E-panhandling: Will beg online for cash
NEW YORK (Reuters) — Need to pay down credit card debt? Desperate for money for music lessons? Simply tired of working and too embarrassed to stand on the corner with a tin cup? Try "cyberbegging." For some, the clinks in their cyberpails are starting to add up.
Yahoo started a "begging" category with four sites in 1996. But the recent spike in activity and diversity of sites, last month led Yahoo to rename the category e-panhandling, said Michelle Heimburger, senior lead surfer for Yahoo, a sort of new economy equivalent of Manhattan's storied Bowery.
There are now 51 sites in the category, ranging from some shamelessly looking for cash to others seeking financial assistance for loans or medical treatments, Heimburger said.
Rich Schmidt, a freelance music marketer, who is one of the first cyberbeggars, wants little more than an appearance on the Late Show with David Letterman ... and, of course, cash.
"To me, the Internet is creative anarchy. I just wanted to make my mark. I thought, what if 1% of the Web surfers out there sent me a dollar," Schmidt said. "That was the impetus for the idea."
His site, SendMeADollar.com, has raised more than $4,800 since it was set up about three years ago. Schmidt reviews other cyberbeggars on his site and allows people to post a short message or an ad for a donation.
When Schmidt first started, he asked Web surfers to send him a dollar in the mail, but he soon switched over to PayPal, which makes it easy to collect money on the Internet.
"I get a lot of e-mail from people who really have hardships and are asking for advice. If they think they are going to get rich doing it, they aren't," Schmidt said. "My goal was to be a guest on the David Letterman show, having gotten hundreds of thousands of dollars. Who knows? I may still get there."
In the short-term, though, Schmidt said he is going to start selling banner ads on his site to help finance a new mini-van for his family.
Other Web sites in that category include the Internet Squeegee Guy, who "will wash the inside of your monitor screen for spare change."

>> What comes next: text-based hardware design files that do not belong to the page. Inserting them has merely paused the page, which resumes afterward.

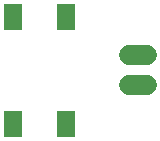
<source format=gbr>
G04 EAGLE Gerber RS-274X export*
G75*
%MOMM*%
%FSLAX34Y34*%
%LPD*%
%INSoldermask Top*%
%IPPOS*%
%AMOC8*
5,1,8,0,0,1.08239X$1,22.5*%
G01*
G04 Define Apertures*
%ADD10R,1.603200X2.303200*%
%ADD11C,1.727200*%
D10*
X-22500Y-45500D03*
X22500Y-45500D03*
X-22500Y45500D03*
X22500Y45500D03*
D11*
X75110Y12700D02*
X90350Y12700D01*
X90350Y-12700D02*
X75110Y-12700D01*
M02*

</source>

Penny Hawkins hopes to get enough money to finish nursing school so she can divorce her husband, she says. So far, she has received more than $1,500 through her Web site, HelpMeLeaveMyHusband.com.
Along with e-mailed donations, she said she got a healthy dose of feedback.
"As far as the crazier responses, I would have to say that they are usually dedicated to the religious fanatics that want to save me and/or my marriage," Hawkins said.
A compelling site, HelpLeahGetPregnant.com, was started by a young Seattle couple seeking emotional and financial support as they tried to start a family and pay off an in-vitro fertilization bill of more than $12,000.
But Princess Natalie of Westwood, Ohio, may not elicit much compassion.
On her Web site, she says people should donate money because imagining a world where "someone as talented as me was forced to work" would be a scary thought and "it could ruin her manicure."
Still, according to the site, she has collected $1,473, a toe ring, a phone card, books, and some death threats.
Ed from Dallas is looking to buy a Hummer with Web donations.
So, why exactly would anyone want to donate their own hard-earned money to a cyberbeggar?
"I think when people come to the site they think, 'I wish I'd thought of it' and, in the spirit of that, people give a dollar," Schmidt said.
With the success of the e-panhandling sites comes the inevitable backlash of parodies, including "Don't Save Karyn." The site's creators, Bob and Ben, say they too are e-panhandlers, and are not pretending to be anything else. If anyone has an extra dollar, they promise "to waste your money in inventive and creative ways" rather than "use it to pay any bills or help starving children in Africa."